More than half of the state budget already goes to education. That is unlikely to change, due to constraints imposed by the state Constitution and prior ballot initiatives.
Sequestering yet another income stream for schools would force other essential state services to bear the brunt of budget cuts, again, in the next recession. Meanwhile, wealthy taxpayers will be on the hook for another 12 years for another supposedly “temporary” levy.
And schools will be handed yet another feast or famine source of funding. The revenue estimates for Proposition 55 from the nonpartisan Legislative Analyst’s Office range from $4 billion to $9 billion a year, “depending upon (the) economy and stock market.” That’s a huge range.
Of that money, roughly half would go to K-12 schools and community colleges. Another $60 million to $1.5 billion would go to pay down debt or into the state’s rainy day fund. After that, half of whatever is left, up to $2 billion, would be allocated to another gigantic and voracious line item, Medi-Cal.
The problem here isn’t just where the money is going. It’s where it comes from, and how that impacts the state economy.
Though the rainy day fund passed at Brown’s behest in 2014 has brought a measure of stability to the state’s finances, the tax system is outdated, riddled with inequities and, as noted, uncomfortably reliant on the wealthy.

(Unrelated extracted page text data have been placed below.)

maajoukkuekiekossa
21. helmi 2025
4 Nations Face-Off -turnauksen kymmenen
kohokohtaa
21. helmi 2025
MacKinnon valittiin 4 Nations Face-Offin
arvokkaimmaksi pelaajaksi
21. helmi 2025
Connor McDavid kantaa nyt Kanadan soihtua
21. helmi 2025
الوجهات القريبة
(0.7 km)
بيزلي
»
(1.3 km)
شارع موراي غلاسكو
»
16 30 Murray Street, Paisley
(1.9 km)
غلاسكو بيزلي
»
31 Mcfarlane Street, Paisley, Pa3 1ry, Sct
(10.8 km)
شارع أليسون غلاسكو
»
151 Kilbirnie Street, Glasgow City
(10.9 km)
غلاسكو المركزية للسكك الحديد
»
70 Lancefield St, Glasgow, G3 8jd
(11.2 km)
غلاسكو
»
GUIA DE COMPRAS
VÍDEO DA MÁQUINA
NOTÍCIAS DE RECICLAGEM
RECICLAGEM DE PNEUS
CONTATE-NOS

Though California’s economy is largely service-based, the sales tax mostly applies to manufactured items. There have been wild disparities in the taxation of commercial and residential properties since the 1978 passage of Proposition 13, which essentially got us into this revenue pickle.
Tax breaks and disparities in sin taxes on items like tobacco – but not, say, wine – complicate the picture. And more than two-thirds of the general fund now comes from personal income taxes, which made up less than a fifth of state revenue in the 1950s, according to the Legislative Analyst’s Office.

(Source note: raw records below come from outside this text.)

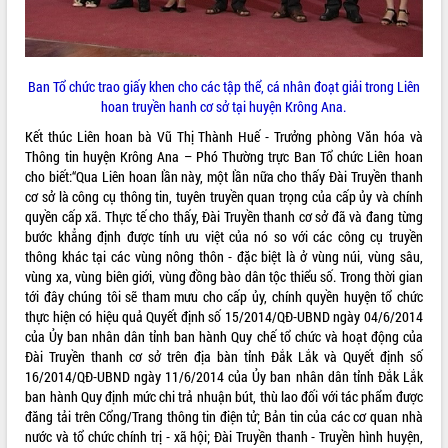
Quy hoạch và Xúc tiến đầu tư tỉnh Đắk
Lắk
Khơi thông điểm nghẽn, đẩy nhanh
giải ngân vốn khắc phục thiên tai
Ban Tổ chức trao giấy khen cho các tập thể, cá nhân đoạt giải trong Liên
HĐND tỉnh thông qua điều chỉnh Quy
hoan truyền hanh cơ sở tại huyện Krông Ana.
hoạch tỉnh thời kỳ 2021-2030
Kết thúc Liên hoan bà Vũ Thị Thành Huế - Trưởng phòng Văn hóa và
Hội thảo góp ý hồ sơ điều chỉnh quy
Thông tin huyện Krông Ana – Phó Thường trực Ban Tổ chức Liên hoan
hoạch tỉnh Đắk Lắk thời kỳ 2021-2030,
cho biết:“Qua Liên hoan lần này, một lần nữa cho thấy Đài Truyền thanh
tầm nhìn đến năm 2050
cơ sở là công cụ thông tin, tuyên truyền quan trọng của cấp ủy và chính
Nâng cao hiệu quả hoạt động của các
quyền cấp xã. Thực tế cho thấy, Đài Truyền thanh cơ sở đã và đang từng
doanh nghiệp nhà nước
bước khẳng định được tính ưu việt của nó so với các công cụ truyền
Hội nghị triển khai kết nối mạng
thông khác tại các vùng nông thôn - đặc biệt là ở vùng núi, vùng sâu,
truyền số liệu chuyên dùng phục vụ cơ
vùng xa, vùng biên giới, vùng đồng bào dân tộc thiểu số. Trong thời gian
quan Đảng, Nhà nước
tới đây chúng tôi sẽ tham mưu cho cấp ủy, chính quyền huyện tổ chức
Lễ phát động chuỗi hoạt động chung
thực hiện có hiệu quả Quyết định số 15/2014/QĐ-UBND ngày 04/6/2014
tay làm sạch môi trường
của Ủy ban nhân dân tỉnh ban hành Quy chế tổ chức và hoạt động của
Đài Truyền thanh cơ sở trên địa bàn tỉnh Đắk Lắk và Quyết định số
Xã Ea Kar bước chuyển mình trong
16/2014/QĐ-UBND ngày 11/6/2014 của Ủy ban nhân dân tỉnh Đắk Lắk
công tác cải cách hành chính mô hình
ban hành Quy định mức chi trả nhuận bút, thù lao đối với tác phẩm được
mới
đăng tải trên Cổng/Trang thông tin điện tử; Bản tin của các cơ quan nhà
UBND tỉnh họp báo định kỳ tháng 4
nước và tổ chức chính trị - xã hội; Đài Truyền thanh - Truyền hình huyện,
năm 2026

Most of that money is coming from people who, if they wanted, could afford at any time to move to no-state-income-tax Nevada. According to the Franchise Tax Board, in 2014, nearly half of California’s income taxes were paid by the top 1 percent.
If there were even a faint hope that the Legislature might summon the political will to overhaul this state’s dysfunctional tax structure, we would not be endorsing the Proposition 55 extension. Given the difficulty of such undertakings in good economic times, however, that’s not the case.
So we will settle for a plea to state lawmakers to resist the temptation to dip into the state’s rainy day fund in the short term, and to at least consider proposals by Sen. Bob Hertzberg, Controller Betty Yee and others to take a comprehensive look at state finance. We understand there is no perfect solution. But surely we are educated enough to do better than this.